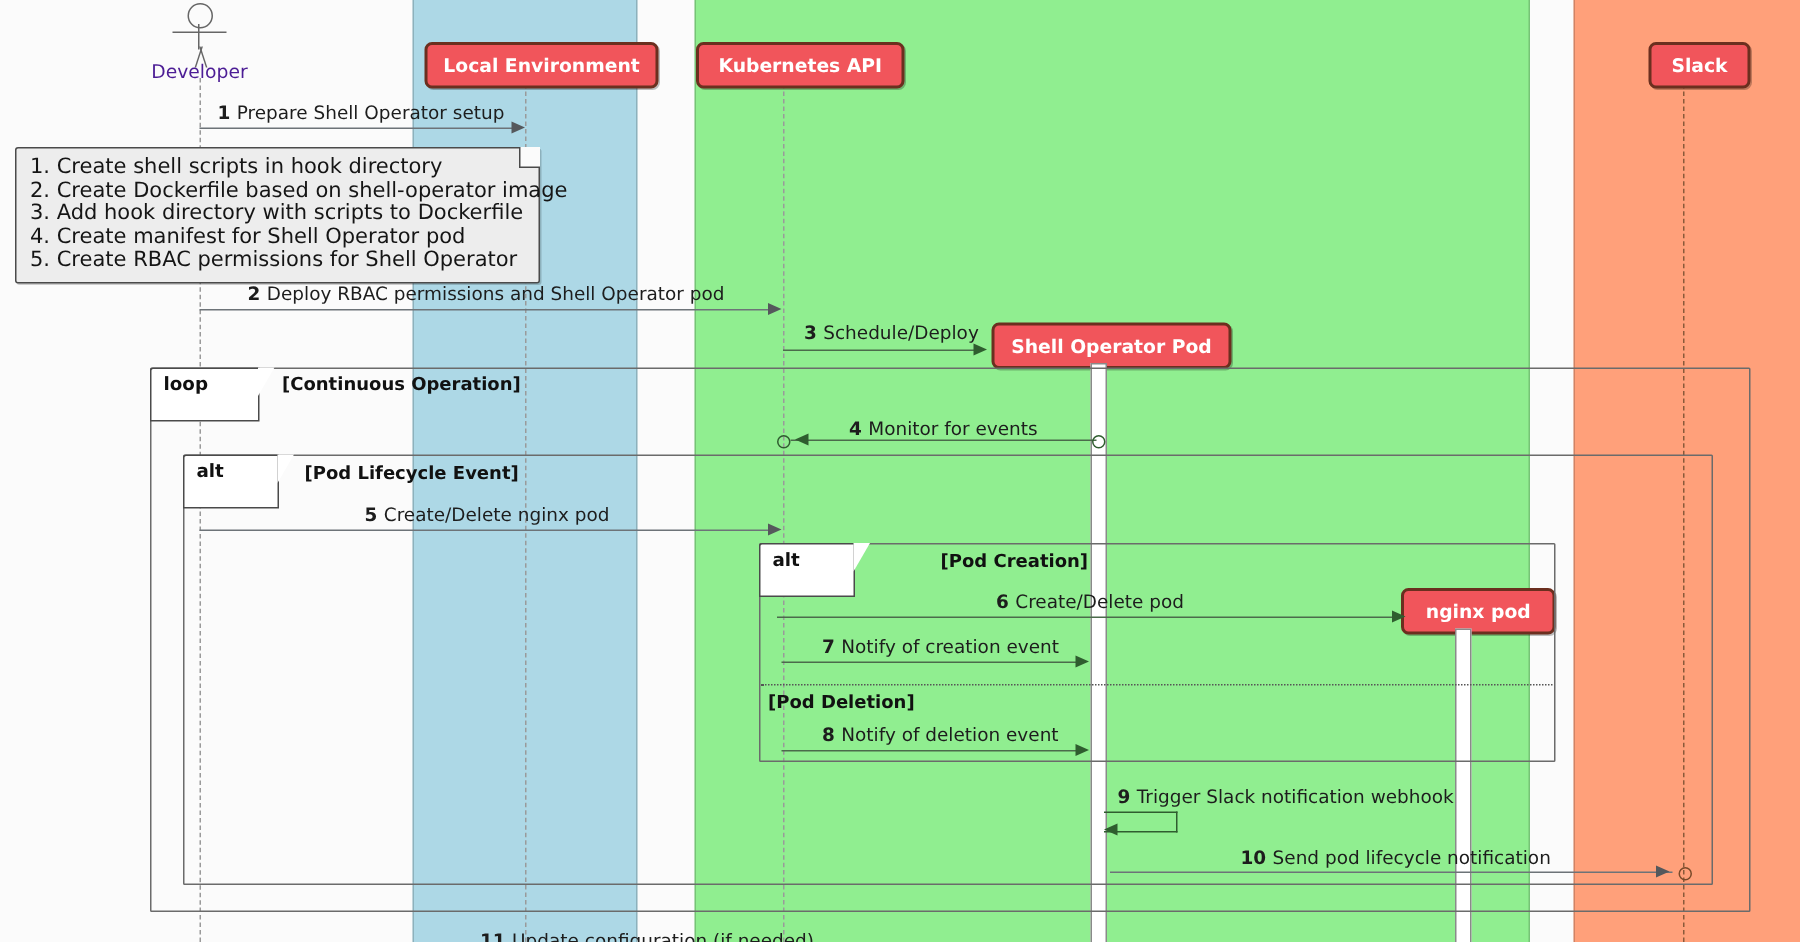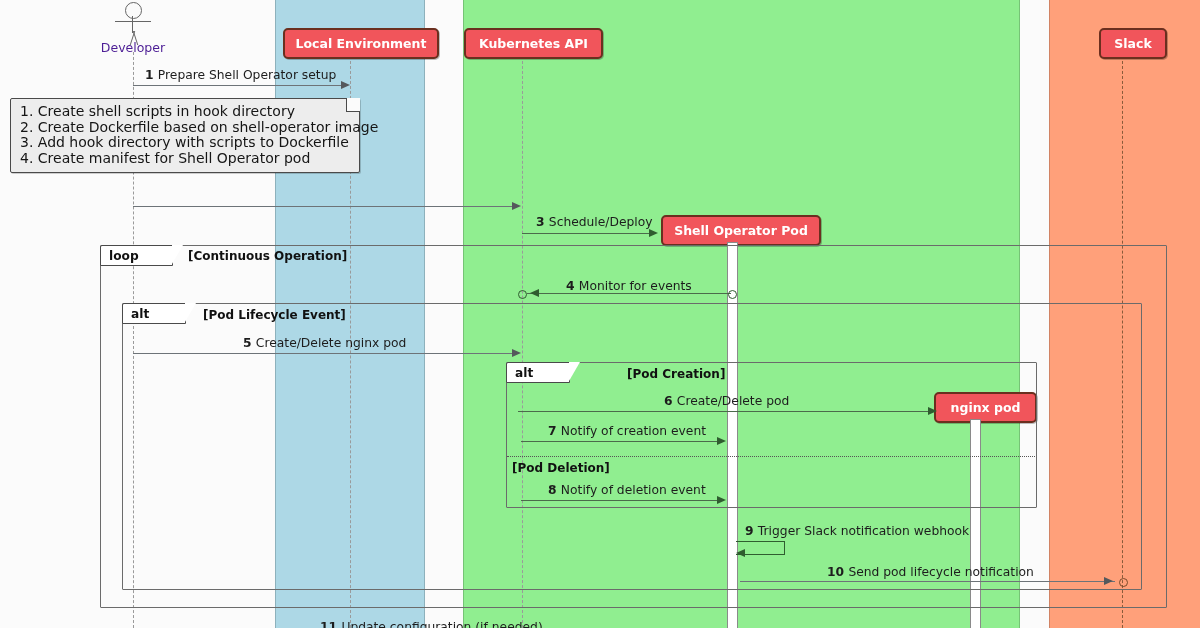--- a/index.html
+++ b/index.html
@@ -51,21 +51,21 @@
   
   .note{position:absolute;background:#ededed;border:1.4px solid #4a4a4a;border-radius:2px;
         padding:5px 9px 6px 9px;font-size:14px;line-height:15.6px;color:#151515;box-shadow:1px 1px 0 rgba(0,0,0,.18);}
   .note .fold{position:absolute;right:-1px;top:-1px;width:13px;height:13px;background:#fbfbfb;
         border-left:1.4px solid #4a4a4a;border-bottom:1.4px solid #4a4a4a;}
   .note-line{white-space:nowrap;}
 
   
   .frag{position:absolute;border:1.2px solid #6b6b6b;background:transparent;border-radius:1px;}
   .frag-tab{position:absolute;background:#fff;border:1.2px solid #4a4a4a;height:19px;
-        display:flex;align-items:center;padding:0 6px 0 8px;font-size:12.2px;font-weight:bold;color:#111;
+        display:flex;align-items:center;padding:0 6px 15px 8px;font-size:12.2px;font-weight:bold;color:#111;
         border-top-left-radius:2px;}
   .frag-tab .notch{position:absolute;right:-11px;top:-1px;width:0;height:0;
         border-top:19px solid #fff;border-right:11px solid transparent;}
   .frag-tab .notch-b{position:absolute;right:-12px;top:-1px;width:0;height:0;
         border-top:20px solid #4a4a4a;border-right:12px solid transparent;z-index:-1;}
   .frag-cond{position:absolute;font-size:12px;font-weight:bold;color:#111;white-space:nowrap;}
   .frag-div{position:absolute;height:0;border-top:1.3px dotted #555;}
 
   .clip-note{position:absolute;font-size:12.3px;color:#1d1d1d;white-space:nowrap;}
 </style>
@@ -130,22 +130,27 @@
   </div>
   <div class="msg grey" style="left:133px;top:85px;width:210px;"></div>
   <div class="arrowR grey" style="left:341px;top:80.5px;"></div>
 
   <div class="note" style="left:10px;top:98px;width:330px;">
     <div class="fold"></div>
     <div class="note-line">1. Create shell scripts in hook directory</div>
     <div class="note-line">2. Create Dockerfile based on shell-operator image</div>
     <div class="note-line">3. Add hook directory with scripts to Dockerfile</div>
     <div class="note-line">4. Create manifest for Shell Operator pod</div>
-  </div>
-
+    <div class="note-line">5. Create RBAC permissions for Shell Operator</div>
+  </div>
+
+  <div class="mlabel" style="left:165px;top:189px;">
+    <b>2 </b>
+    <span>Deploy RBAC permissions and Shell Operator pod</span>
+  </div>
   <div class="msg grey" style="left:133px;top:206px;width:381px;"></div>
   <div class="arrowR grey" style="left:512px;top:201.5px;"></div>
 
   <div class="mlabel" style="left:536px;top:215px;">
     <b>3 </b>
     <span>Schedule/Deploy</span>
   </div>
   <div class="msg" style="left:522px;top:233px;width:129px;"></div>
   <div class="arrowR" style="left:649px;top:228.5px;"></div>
....
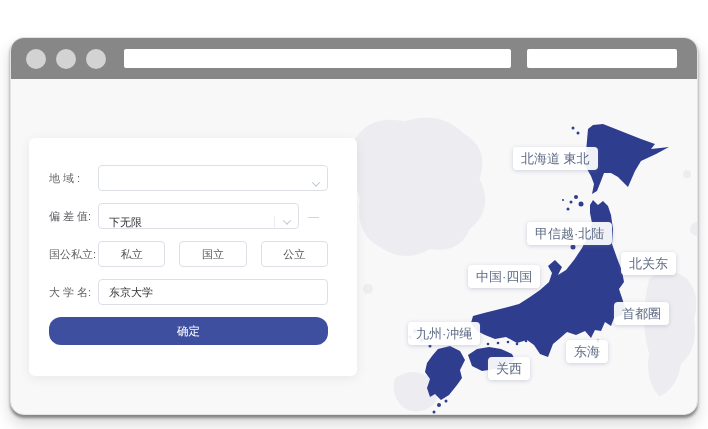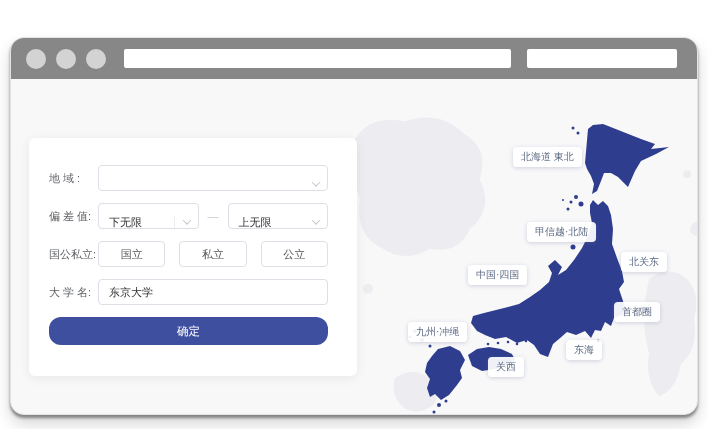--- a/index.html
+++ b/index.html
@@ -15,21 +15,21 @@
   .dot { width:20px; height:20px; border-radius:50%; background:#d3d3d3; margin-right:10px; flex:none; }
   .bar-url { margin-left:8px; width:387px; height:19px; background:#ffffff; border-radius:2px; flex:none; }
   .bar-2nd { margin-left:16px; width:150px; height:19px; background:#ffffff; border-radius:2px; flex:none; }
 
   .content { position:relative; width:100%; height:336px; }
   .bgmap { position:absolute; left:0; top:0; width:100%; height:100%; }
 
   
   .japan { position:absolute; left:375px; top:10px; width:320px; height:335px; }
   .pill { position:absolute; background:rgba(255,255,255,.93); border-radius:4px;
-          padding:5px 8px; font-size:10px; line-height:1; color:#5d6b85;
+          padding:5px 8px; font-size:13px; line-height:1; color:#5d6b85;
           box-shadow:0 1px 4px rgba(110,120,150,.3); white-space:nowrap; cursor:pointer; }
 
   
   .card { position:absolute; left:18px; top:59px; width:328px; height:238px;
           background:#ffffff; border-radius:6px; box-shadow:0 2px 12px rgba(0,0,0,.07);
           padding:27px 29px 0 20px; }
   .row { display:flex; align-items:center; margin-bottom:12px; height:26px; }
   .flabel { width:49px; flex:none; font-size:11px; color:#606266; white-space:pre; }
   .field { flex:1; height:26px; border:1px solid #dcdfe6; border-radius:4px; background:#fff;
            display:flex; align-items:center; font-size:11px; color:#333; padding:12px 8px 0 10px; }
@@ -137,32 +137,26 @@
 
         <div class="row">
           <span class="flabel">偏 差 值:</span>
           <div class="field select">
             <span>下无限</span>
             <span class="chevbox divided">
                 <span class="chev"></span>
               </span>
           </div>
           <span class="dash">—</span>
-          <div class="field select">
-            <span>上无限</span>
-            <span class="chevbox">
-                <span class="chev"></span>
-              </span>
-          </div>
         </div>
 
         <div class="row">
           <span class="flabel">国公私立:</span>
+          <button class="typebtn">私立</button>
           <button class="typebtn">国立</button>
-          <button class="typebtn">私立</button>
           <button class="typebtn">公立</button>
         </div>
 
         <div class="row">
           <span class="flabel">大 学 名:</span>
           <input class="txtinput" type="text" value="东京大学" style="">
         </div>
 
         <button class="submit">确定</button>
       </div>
....
» **Work instruction**
Taking the listing above line by line, say how many lines include the string "fold", and give only that number.

» **Expected answer**
2